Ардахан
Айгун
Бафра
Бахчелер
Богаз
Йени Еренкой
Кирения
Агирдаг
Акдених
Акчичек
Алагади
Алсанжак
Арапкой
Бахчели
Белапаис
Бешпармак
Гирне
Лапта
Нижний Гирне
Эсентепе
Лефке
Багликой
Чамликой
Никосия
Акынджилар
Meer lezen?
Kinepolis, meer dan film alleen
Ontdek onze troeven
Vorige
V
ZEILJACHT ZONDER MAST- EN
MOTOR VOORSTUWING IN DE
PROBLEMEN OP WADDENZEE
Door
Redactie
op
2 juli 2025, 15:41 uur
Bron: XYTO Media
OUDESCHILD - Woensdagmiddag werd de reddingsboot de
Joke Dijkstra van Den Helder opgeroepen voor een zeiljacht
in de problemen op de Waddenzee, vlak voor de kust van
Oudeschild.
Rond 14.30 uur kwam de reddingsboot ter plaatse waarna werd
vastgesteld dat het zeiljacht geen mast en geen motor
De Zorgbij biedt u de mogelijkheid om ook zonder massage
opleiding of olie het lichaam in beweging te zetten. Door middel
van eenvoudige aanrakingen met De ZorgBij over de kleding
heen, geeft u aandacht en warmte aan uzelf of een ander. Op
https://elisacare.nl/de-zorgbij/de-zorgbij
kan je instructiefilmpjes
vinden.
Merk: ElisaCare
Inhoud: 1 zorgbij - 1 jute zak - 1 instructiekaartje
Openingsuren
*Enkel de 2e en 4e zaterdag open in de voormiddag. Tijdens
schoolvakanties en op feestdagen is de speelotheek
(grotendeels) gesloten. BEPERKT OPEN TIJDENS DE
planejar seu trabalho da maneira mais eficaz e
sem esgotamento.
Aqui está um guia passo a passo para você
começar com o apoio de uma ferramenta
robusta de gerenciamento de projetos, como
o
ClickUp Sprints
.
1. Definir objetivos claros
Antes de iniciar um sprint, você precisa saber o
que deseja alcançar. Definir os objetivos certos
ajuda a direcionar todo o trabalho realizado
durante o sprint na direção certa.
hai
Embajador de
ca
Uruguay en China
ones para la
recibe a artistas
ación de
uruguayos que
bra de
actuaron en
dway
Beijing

———

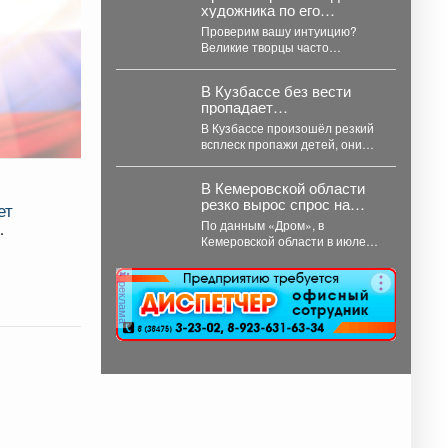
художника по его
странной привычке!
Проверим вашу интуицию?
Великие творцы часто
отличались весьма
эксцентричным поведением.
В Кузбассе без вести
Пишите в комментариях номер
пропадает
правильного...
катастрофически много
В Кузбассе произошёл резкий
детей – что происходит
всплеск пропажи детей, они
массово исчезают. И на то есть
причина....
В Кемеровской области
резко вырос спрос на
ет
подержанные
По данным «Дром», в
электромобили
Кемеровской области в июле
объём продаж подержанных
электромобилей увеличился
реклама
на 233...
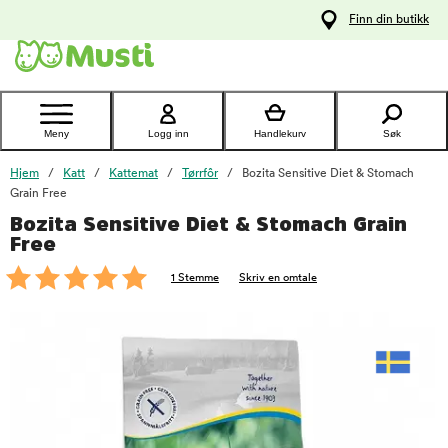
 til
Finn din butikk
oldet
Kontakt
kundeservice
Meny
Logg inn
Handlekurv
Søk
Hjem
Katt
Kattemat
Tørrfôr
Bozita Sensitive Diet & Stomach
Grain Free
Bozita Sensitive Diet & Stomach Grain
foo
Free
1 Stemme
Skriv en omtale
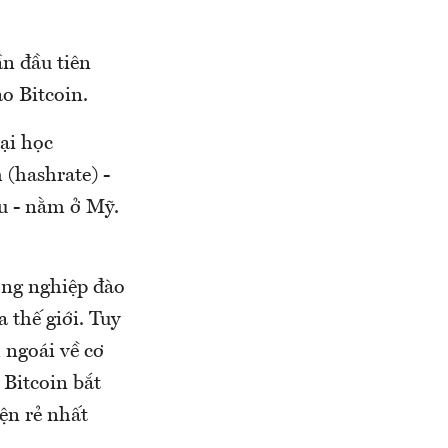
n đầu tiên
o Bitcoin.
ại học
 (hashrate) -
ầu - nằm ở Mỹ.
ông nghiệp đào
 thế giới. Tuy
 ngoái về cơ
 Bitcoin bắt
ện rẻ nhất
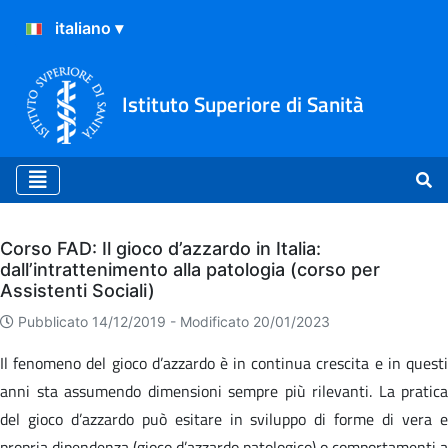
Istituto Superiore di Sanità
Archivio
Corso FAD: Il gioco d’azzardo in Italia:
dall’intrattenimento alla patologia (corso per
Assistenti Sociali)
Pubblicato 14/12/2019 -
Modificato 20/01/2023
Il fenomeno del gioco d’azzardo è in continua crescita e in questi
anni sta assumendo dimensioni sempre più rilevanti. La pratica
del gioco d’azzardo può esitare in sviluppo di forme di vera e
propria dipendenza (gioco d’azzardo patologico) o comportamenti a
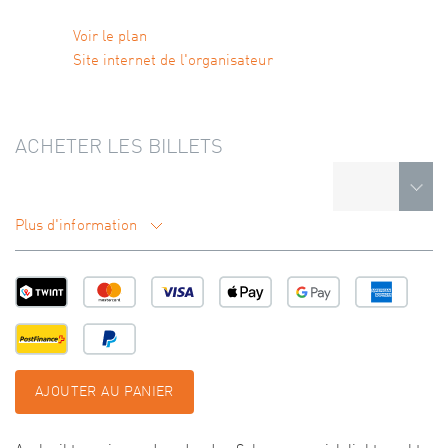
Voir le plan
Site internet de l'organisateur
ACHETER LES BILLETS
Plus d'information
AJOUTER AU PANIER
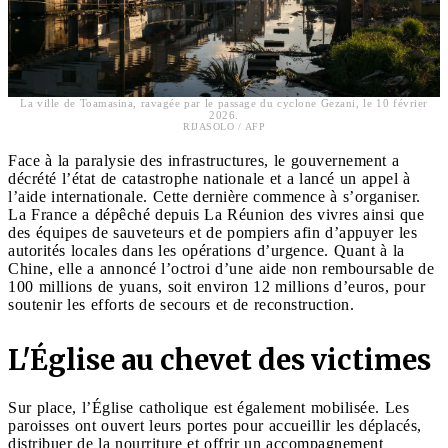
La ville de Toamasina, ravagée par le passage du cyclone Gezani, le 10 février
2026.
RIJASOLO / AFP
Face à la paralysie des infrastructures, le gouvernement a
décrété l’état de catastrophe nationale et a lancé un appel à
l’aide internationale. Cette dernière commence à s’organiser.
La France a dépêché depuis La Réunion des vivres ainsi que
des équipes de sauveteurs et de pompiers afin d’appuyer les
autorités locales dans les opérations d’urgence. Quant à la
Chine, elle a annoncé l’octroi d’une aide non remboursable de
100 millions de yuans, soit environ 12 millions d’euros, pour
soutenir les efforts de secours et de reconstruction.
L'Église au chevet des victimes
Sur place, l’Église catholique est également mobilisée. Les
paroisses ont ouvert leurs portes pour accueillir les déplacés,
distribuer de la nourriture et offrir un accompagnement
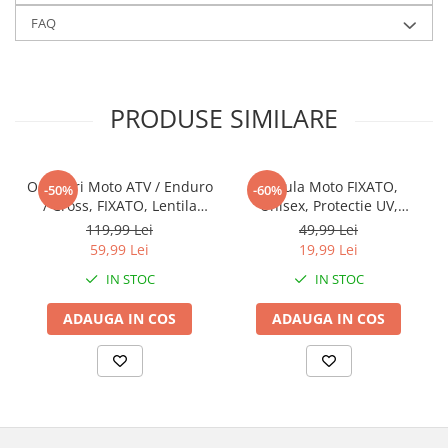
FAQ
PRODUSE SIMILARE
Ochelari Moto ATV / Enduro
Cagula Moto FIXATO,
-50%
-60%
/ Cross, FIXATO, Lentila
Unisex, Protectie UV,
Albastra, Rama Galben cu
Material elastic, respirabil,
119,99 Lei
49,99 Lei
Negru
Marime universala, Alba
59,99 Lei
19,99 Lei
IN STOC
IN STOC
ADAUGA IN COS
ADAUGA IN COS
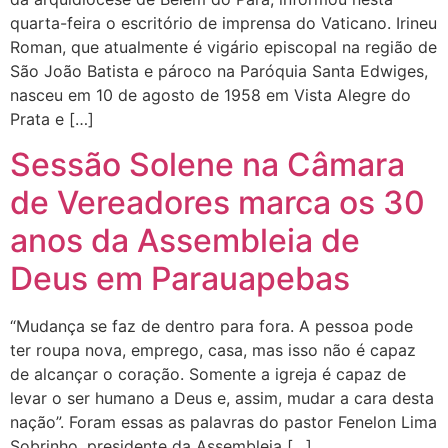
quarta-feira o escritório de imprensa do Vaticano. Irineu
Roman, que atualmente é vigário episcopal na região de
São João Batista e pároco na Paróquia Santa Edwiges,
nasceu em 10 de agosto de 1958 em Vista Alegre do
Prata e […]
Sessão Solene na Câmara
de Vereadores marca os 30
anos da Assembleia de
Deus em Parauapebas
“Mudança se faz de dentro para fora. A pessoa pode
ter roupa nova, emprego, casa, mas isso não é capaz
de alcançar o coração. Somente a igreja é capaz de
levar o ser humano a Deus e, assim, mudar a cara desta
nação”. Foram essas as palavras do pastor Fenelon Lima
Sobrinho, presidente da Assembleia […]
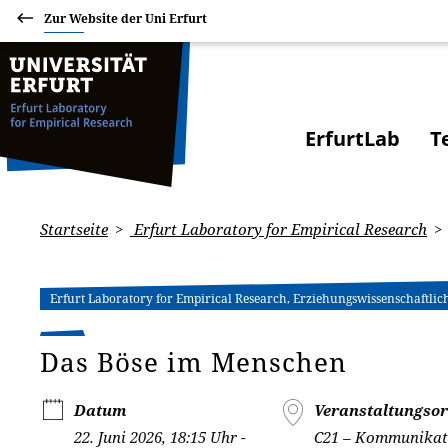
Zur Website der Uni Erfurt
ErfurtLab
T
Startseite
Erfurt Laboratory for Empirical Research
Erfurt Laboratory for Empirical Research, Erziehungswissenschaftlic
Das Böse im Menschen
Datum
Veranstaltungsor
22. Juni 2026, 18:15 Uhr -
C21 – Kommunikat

———

> EXERCISE
Track down every line in the entries that includes the string "области", and copy it.

> TASK ANSWER
В Кемеровской области
Кемеровской области в июле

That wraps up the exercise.